#### SOURCE PASSAGE
Results: Through an extensive examination of four prominent databases, a total of 21 original articles encompassing a cohort of 3,378 patients were identified. The findings indicated that a low expression of p27 could lead to shorter overall survival (OS) [hazard ratio (HR) = 0.44, 95% confidence interval (95%CI) = 0.31–0.61, Z = 4.89, p = 0.000] and disease-free survival (DFS) (HR = 0.40, 95%CI = 0.28–0.59, Z = 4.75, p = 0.000). In addition, a low expression of p27 predisposed tumors to the right colon [odds ratio (OR) = 0.61, 95%CI = 0.46–0.82, Z = 3.32, p = 0.001] and limited tumor differentiation (OR = 0.56, 95%CI = 0.41–0.77, Z = 3.62, p = 0.000), but had no effect on TNM staging (OR = 0.80, 95%CI = 0.52–1.22, Z = 1.05, p = 0.295), lymph node metastasis (OR = 0.90, 95%CI = 0.25–3.28, Z = 0.16, p = 0.876), and tumor size (OR = 0.94, 95%CI = 0.54–1.65, Z = 0.21, p = 0.835). The results from GEPIA and UALCAN showed that p27 had no effect on TNM staging, lymph node metastasis, DFS, and OS; moreover, there was no expression difference between tumor tissues and normal tissues. The findings from the HPA indicated that there was lower expression of p27 in tumor tissues compared with normal tissues.

Conclusion: Although inconsistent results were reached with the bioinformatics analysis from this meta-analysis, it was confirmed that a low expression of p27 can adversely affect the prognosis of patients with CRC and make a meaningful impact on a part of the clinicopathological features in the meta-analysis with abundant data. In the future, predicting the prognosis of patients with CRC and guiding treatment might emerge as a significant objective.

#### RECORD EXCERPTS
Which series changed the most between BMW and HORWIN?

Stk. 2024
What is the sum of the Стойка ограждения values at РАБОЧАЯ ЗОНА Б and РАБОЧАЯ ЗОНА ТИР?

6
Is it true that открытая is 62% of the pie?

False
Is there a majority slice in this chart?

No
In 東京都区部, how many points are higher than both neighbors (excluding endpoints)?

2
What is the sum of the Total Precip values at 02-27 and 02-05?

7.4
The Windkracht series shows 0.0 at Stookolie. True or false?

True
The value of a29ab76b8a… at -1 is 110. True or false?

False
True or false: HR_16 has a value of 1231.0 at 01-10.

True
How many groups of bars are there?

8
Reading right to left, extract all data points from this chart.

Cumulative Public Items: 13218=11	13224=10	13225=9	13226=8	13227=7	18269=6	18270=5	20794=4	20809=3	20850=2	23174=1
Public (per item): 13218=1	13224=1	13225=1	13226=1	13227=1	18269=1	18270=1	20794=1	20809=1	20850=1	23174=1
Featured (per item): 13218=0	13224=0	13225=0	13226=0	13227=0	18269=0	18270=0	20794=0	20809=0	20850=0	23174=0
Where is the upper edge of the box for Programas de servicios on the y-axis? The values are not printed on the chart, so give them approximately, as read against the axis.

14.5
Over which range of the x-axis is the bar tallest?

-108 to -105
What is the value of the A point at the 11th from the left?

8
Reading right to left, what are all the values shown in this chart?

#### SET OF TASKS
A - According to the p27 passage, why do the authors conclude that low p27 expression adversely affects prognosis in CRC, even though the bioinformatics analysis disagreed?
B - From the p27 passage, list every feature on which the meta-analysis found that low p27 expression had no effect.
You can complete the tasks using only the p27 passage, without the entries.

#### ANSWERS TO THE TASKS
A - The conclusion rests on the meta-analysis, which had abundant data: 21 original articles covering 3,378 patients. In that meta-analysis, low p27 expression was linked to shorter overall survival and disease-free survival.

B -
- TNM staging
- Lymph node metastasis
- Tumor size